When the story sparked considerable outrage, the government zeroed in on Thomas Frampton, the attorney who represented the Greens and disseminated the clips, which were already a part of the public record. During a May press conference convened to address the video, East Baton Rouge Parish Attorney Anderson "Andy" Dotson III notified Frampton that the government would seek to hold him in contempt of court, which carried up to six months in the East Baton Rouge Parish Prison.

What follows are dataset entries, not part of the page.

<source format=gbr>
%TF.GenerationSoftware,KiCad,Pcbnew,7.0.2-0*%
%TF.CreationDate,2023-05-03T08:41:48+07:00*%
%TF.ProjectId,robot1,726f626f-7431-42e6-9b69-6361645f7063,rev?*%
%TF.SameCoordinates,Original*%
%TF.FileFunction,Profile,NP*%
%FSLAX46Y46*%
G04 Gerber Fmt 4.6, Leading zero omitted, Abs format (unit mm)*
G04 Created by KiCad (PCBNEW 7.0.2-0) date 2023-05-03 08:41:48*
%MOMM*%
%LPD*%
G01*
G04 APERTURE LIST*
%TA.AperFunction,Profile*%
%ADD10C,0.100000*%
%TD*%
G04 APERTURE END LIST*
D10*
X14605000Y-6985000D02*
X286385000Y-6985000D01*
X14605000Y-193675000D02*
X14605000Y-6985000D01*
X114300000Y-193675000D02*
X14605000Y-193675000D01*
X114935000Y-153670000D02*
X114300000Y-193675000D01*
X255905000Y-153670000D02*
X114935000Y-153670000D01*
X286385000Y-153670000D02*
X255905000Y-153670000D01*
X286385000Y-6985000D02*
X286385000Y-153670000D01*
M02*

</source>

"In measuring 'the significance of [Frampton's] alleged criminal activity', the Court finds under the circumstances of this case, there was no criminal activity," writes Judge John W. deGravelles in a 92-page opinion published Friday. "Frampton released a Video that was in the public domain, belonged to his clients, and he released it on the instructions and with the knowledge of his clients."

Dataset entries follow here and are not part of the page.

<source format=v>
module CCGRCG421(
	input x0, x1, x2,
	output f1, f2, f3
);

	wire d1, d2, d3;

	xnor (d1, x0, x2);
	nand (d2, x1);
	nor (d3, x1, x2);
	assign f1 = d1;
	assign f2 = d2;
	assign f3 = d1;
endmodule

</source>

The footage of Camallo's warrantless home entry might be an even bigger headache for the BRPD that the public strip-search. This was his third such search in under three years. He has since been demoted, but he's still with the department.

"BRPD officers' contempt for the constitutional rights of everyday Baton Rouge citizens, like the Green Family, is jaw-dropping," Frampton declared in a public statement. "But then you see how the lawyers who defend and enable these officers act, and it makes a lot more sense. Sadly, it's the taxpayers who will end up paying for their misdeeds."

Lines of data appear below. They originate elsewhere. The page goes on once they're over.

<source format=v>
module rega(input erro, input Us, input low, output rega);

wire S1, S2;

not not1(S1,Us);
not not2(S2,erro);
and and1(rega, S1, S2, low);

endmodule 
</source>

Indeed, the Green family reached a $35,000 settlement with the city after Clarence spent five months in jail. The government moved to dismiss its case against him, and a federal judge agreed—but not without first benchslapping the state for actions that could be criminal.

"Such an intrusion, in abject violation of the protections afforded by the Fourth Amendment of the United States Constitution, which protects citizens against unwarranted governmental intrusions in their homes, may justifiably be considered to be a trespass subject to prosecution under" Louisiana law, wrote Judge Brian A. Jackson of the U.S. District Court for the Middle District of Louisiana.

The city of Baton Rouge insisted that it was Frampton who violated the law, by disseminating the video. But it was the city that put that footage into the public record in the first place.

DeGravelles thinks this was never really about prosecuting someone for breaching the law. Instead, he says, it was about revenge and skirting accountability. "The record is replete with evidence," he writed, "that the City/Parish would not have pursued this matter in the absence of its bad faith motive to retaliate."